Format the stretch from the start of the data through the line containing "-0.052874, 0.998487, -1.613884]]" as a JSON list of strings, with one string per line and blank lines left out.

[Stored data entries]
= = =
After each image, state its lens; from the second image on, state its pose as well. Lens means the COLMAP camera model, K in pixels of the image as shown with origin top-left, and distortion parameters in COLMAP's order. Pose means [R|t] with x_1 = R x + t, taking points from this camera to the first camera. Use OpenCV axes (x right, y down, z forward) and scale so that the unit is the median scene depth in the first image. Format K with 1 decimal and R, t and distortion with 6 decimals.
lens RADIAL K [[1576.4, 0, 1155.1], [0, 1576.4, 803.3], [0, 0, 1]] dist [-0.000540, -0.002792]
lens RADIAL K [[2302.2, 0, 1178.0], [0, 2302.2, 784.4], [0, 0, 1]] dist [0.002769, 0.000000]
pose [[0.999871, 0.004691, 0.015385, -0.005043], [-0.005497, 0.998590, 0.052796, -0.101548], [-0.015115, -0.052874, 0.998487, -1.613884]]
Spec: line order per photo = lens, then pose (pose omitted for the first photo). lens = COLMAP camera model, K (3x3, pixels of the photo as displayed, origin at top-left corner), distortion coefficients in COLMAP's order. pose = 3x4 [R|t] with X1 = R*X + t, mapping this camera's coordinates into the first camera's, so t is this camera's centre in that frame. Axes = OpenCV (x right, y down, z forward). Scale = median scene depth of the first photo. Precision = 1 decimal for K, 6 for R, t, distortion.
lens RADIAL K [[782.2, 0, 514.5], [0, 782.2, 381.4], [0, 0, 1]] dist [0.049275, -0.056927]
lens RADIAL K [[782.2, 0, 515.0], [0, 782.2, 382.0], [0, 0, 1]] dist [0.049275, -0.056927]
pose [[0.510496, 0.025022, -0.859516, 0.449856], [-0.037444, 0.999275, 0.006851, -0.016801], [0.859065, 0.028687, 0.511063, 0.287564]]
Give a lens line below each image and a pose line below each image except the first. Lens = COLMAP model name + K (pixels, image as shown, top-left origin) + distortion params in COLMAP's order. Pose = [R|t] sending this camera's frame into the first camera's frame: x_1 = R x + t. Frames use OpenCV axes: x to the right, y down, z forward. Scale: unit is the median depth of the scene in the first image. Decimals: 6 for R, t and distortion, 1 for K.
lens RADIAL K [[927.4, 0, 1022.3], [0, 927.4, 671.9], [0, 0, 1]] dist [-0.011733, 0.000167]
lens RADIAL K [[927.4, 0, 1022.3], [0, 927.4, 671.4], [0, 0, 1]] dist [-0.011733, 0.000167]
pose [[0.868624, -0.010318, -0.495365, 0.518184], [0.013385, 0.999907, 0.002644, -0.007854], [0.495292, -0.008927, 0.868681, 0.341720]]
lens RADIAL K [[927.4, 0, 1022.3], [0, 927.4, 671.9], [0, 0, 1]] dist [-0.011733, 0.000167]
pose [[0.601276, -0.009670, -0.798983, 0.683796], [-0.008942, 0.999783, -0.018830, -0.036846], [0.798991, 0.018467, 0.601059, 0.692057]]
= = =
## WRITTEN RESPONSE
[
  "After each image, state its lens; from the second image on, state its pose as well. Lens means the COLMAP camera model, K in pixels of the image as shown with origin top-left, and distortion parameters in COLMAP's order. Pose means [R|t] with x_1 = R x + t, taking points from this camera to the first camera. Use OpenCV axes (x right, y down, z forward) and scale so that the unit is the median scene depth in the first image. Format K with 1 decimal and R, t and distortion with 6 decimals.",
  "lens RADIAL K [[1576.4, 0, 1155.1], [0, 1576.4, 803.3], [0, 0, 1]] dist [-0.000540, -0.002792]",
  "lens RADIAL K [[2302.2, 0, 1178.0], [0, 2302.2, 784.4], [0, 0, 1]] dist [0.002769, 0.000000]",
  "pose [[0.999871, 0.004691, 0.015385, -0.005043], [-0.005497, 0.998590, 0.052796, -0.101548], [-0.015115, -0.052874, 0.998487, -1.613884]]"
]